Debugging vDSO issues

strace always shows clock_gettime as a real syscall: strace injects ptrace, which sets TIF_SYSCALL_TRACE on the tracee. This causes the kernel to intercept the syscall instruction path, but the vDSO bypasses syscall entirely — the vDSO function runs in userspace without ever entering the kernel. strace therefore never sees vDSO-accelerated calls unless the vDSO falls back.

When the vDSO does fall back (e.g., VDSO_CLOCKMODE_NONE), strace will show the syscall normally.

Disabling the vDSO for testing:

# Boot parameter: disable vDSO entirely
# (add to kernel command line)
vdso=0

# Or at runtime for a single process via LD_PRELOAD:
# Override __vdso_clock_gettime with a version that calls the real syscall

Verifying vDSO is active:

/* The AT_SYSINFO_EHDR auxiliary vector points to the vDSO ELF header.
   If it is absent, the vDSO was not mapped. */
#include <sys/auxv.h>
unsigned long vdso_addr = getauxval(AT_SYSINFO_EHDR);
printf("vDSO ELF at: 0x%lx\n", vdso_addr);

Inspecting the vvar data:

# The vvar page is not directly readable from userspace tools,
# but kernel debuggers can inspect the vdso_data struct:
# (crash or gdb with vmlinux)
# p *((struct vdso_data *)vdso_data_ptr)

vsyscall: legacy fixed-address interface (x86-64 only)

Before the vDSO, x86-64 had the vsyscall page: code mapped at the fixed address 0xffffffffff600000 that implemented gettimeofday, time, and getcpu. Because the address was fixed, it was trivially exploitable for return-oriented programming (ROP) gadgets.

Modern kernels default to vsyscall=emulate: the page is not executable, but page faults at those addresses are caught and emulated by the kernel. vsyscall=none returns SIGSEGV. vsyscall=native maps the page executable (insecure, not recommended).

# Check vsyscall mode (shows in /proc/self/maps on kernels with vsyscall=emulate)
cat /proc/self/maps | grep vsyscall
# ffffffffff600000-ffffffffff601000 --xp 00000000 00:00 0  [vsyscall]

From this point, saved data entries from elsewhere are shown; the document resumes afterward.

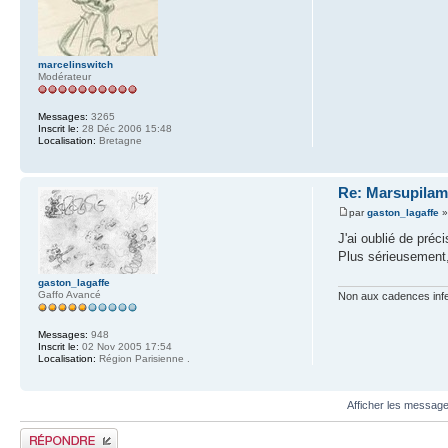
marcelinswitch
Modérateur
Messages:
3265
Inscrit le:
28 Déc 2006 15:48
Localisation:
Bretagne
Re: Marsupilam
par
gaston_lagaffe
»
J'ai oublié de préc
Plus sérieusement,
gaston_lagaffe
Gaffo Avancé
Non aux cadences inf
Messages:
948
Inscrit le:
02 Nov 2005 17:54
Localisation:
Région Parisienne .
Afficher les message
Publier une réponse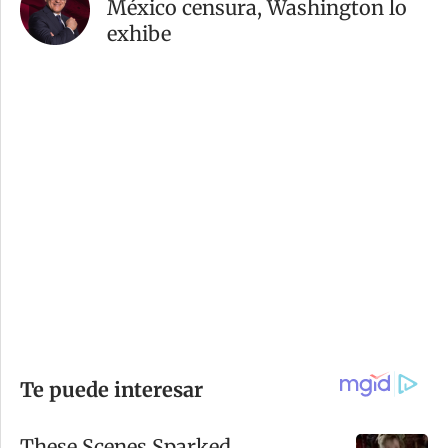
México censura, Washington lo
exhibe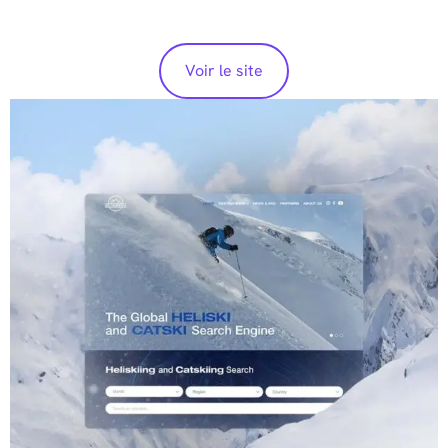
Voir le site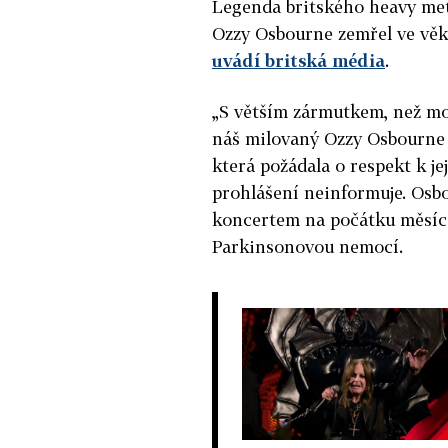
Legenda britského heavy met
Ozzy Osbourne zemřel ve věk
uvádí britská média
.
„S větším zármutkem, než mo
náš milovaný Ozzy Osbourne d
která požádala o respekt k j
prohlášení neinformuje. Osbo
koncertem na počátku měsíce
Parkinsonovou nemocí.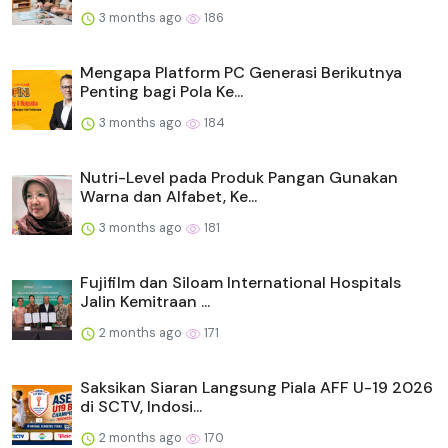
3 months ago
186
Mengapa Platform PC Generasi Berikutnya
Penting bagi Pola Ke...
3 months ago
184
Nutri-Level pada Produk Pangan Gunakan
Warna dan Alfabet, Ke...
3 months ago
181
Fujifilm dan Siloam International Hospitals
Jalin Kemitraan ...
2 months ago
171
Saksikan Siaran Langsung Piala AFF U-19 2026
di SCTV, Indosi...
2 months ago
170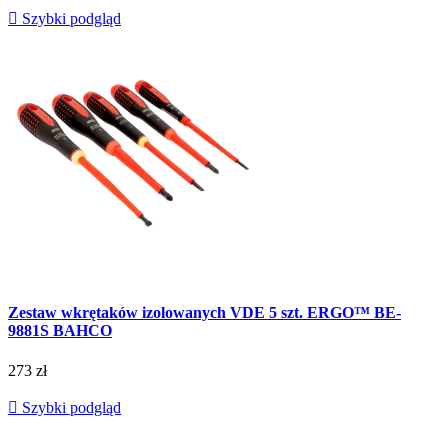

Szybki podgląd
Zestaw wkrętaków izolowanych VDE 5 szt. ERGO™ BE-
9881S BAHCO
273 zł

Szybki podgląd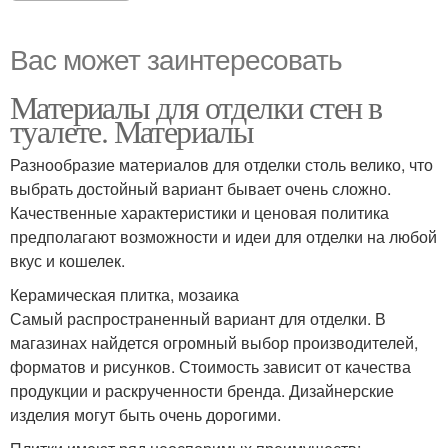
Вас может заинтересовать
Материалы для отделки стен в
туалете. Материалы
Разнообразие материалов для отделки столь велико, что
выбрать достойный вариант бывает очень сложно.
Качественные характеристики и ценовая политика
предполагают возможности и идеи для отделки на любой
вкус и кошелек.
Керамическая плитка, мозаика
Самый распространенный вариант для отделки. В
магазинах найдется огромный выбор производителей,
форматов и рисунков. Стоимость зависит от качества
продукции и раскрученности бренда. Дизайнерские
изделия могут быть очень дорогими.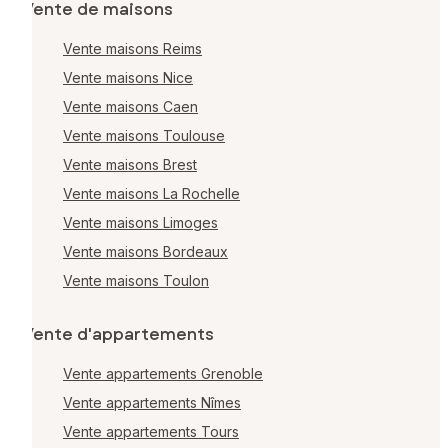
Vente de maisons
Vente maisons Reims
Vente maisons Nice
Vente maisons Caen
Vente maisons Toulouse
Vente maisons Brest
Vente maisons La Rochelle
Vente maisons Limoges
Vente maisons Bordeaux
Vente maisons Toulon
Vente d'appartements
Vente appartements Grenoble
Vente appartements Nîmes
Vente appartements Tours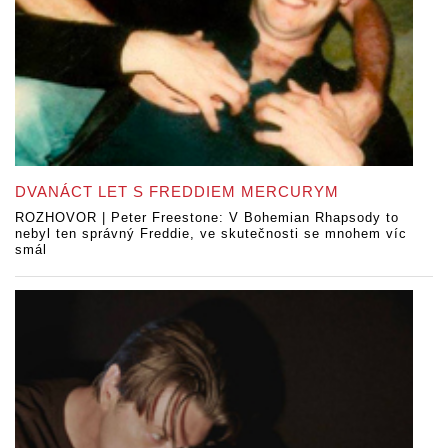
DVANÁCT LET S FREDDIEM MERCURYM
ROZHOVOR | Peter Freestone: V Bohemian Rhapsody to
nebyl ten správný Freddie, ve skutečnosti se mnohem víc
smál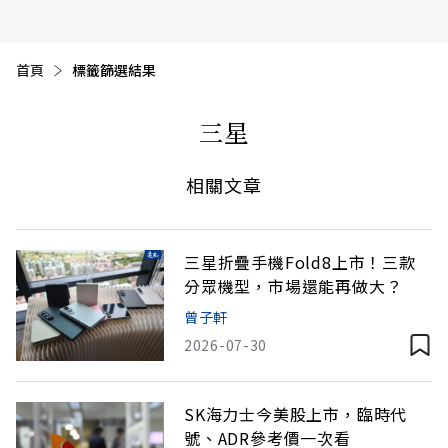
首頁
目前頁面：
標籤篩選結果
三星
相關文章
三星折疊手機Fold8上市！三款
分眾機型，市場還能再做大？
曾子軒
2026-07-30
SK海力士今美股上市，臨時代
號、ADR參考價一次看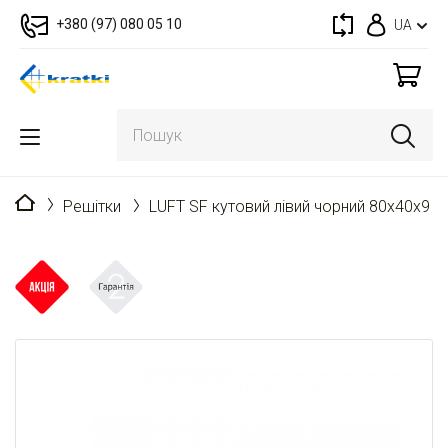
+380 (97) 080 05 10
UA
Головна
Решітки
LUFT SF кутовий лівий чорний 80x40x9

Only very old binaries (pre-2012 glibc, or statically linked against ancient libc) use the vsyscall page. All modern software uses the vDSO exclusively.

arm64 vDSO

arm64 has its own vDSO at arch/arm64/kernel/vdso/. The mechanism is identical — a vvar page with struct vdso_data, a seqlock, and the same TSC-equivalent using the ARM generic timer (CNTVCT_EL0 counter register). The key difference:

There is no vsyscall legacy on arm64.
The fallback uses the svc #0 instruction (arm64 system call) rather than syscall.
arm64 supports VDSO_CLOCKMODE_ARCHTIMER using the always-on virtual counter.

The shared vDSO library code in lib/vdso/gettimeofday.c is compiled for both x86-64 and arm64; only the hardware counter read (__arch_get_hw_counter) is architecture-specific.